On March 24, the State Board of Education heard about proposed changes to the Empowerment Scholarship Account (ESA) parent handbook. The changes included spending caps on items such as physical education equipment and musical instruments as well as listing items that would not be eligible for reimbursement. The board is scheduled to take action on the handbook at its June meeting.

While the Arizona Center for Economic Progress applauds attempts to make sure that ESA expenditures are reasonable and in keeping with state law, it’s important to note that none of the changes proposed would directly result in savings to the state. That’s because ESA students receive an annual award that is available to them until they withdraw from the program. Each quarter, after an ESA agreement is signed, state dollars are moved into the student’s “digital wallet”, and it is from this “wallet” that expenses are paid. Funds do not have to be spent within the contract year – remaining funds can be carried forward. Even after students exit the ESA program when they graduate from high school or earn a GED, they are given three years to use any remaining ESA funds to pay for postsecondary education.
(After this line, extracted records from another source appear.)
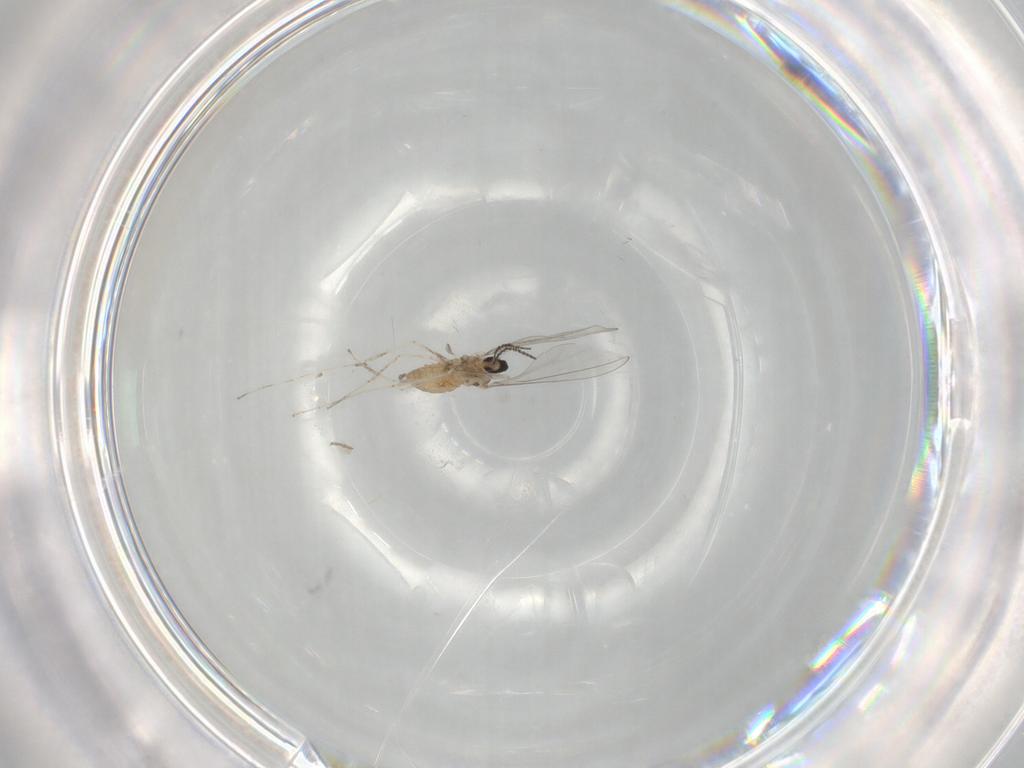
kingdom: Animalia
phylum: Arthropoda
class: Insecta
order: Diptera
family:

Information available from the Department of Education shows that ESA expenses for the last calendar year were $153 million less than awards. Unused funds remain in the individual students’ accounts unless terminated by the Department of Education or until three years after closure for non-renewal of their contract, during which time the funds may be used to pay for postsecondary education as allowed by state law. While work is happening to increase accountability, work should also be happening to ensure that there is a public accounting of K-12 funds that are being diverted to higher education, and a breakdown of the incomes of households who are utilizing the funds in this way.